Charley is an athlete. A football scholarship helped him get his degree at a small school. Today, in the first years of his career, his football experience still influences the way he thinks.
Football taught him to work hard at getting better. So he spends a little time every night reviewing his day and making notes about things he wants to do. He says that it’s like watching game film.
Football practices and scrimmages helped him develop his game. He was looking for something like that in management. That’s why he called me.
“Do you know any way that I can practice situations with team members?” he asked me. “In football we practiced a lot and it helped us play better, but I can’t see any way to practice being a boss.”
It’s a great question. Role playing usually isn’t very helpful. The emotional component of a real situation is usually not there. And there’s really nothing at stake. But there is a way to practice your leadership behaviors.

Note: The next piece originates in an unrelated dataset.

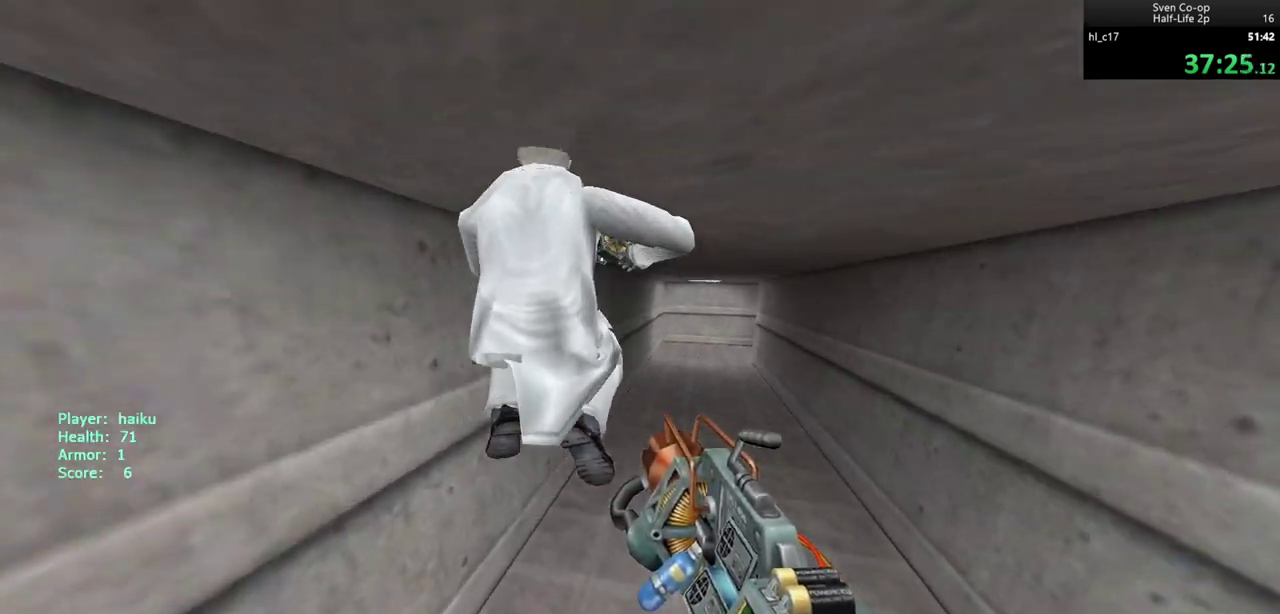
{"keys": ["a"], "mouse": ["wheel_down"], "events": [[50, "a", "up"], [50, "d", "down"], [200, "mouse_wheel_down", "down"], [433, "a", "down"], [433, "d", "up"]]}
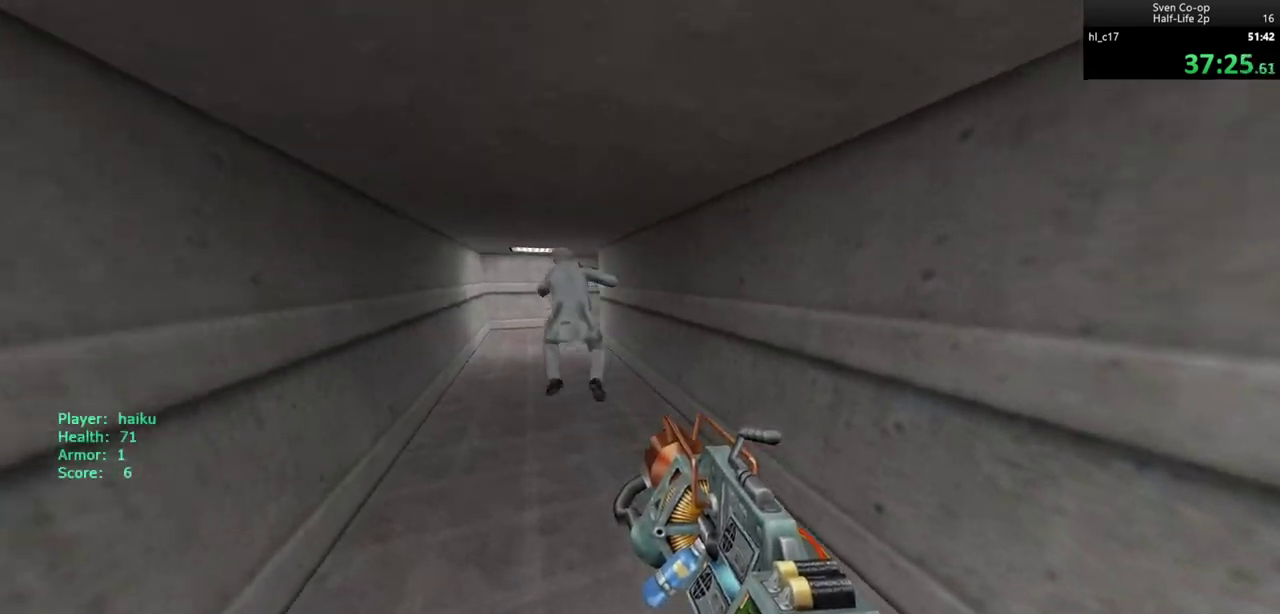
{"keys": ["a", "w"], "mouse": ["right"], "events": [[33, "mouse_right", "down"], [83, "mouse_wheel_down", "up"], [217, "w", "down"], [267, "a", "up"], [450, "a", "down"]]}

Practice in your mind. Let’s say you’ve got a conversation coming up with a team member about their performance. Practice it in your mind.
Imagine what you’ll say and how the other person will respond and what you’ll do next. Do this over and over. Ask yourself “What if …?” then figure it out.
Charley liked that. It seemed to him like preparing to play another team in football. He also likes the fact that he can imagine himself succeeding and build his confidence while develops his skill.
Boss’s Bottom Line
Mental rehearsal is a technique that great bosses use to improve their performance.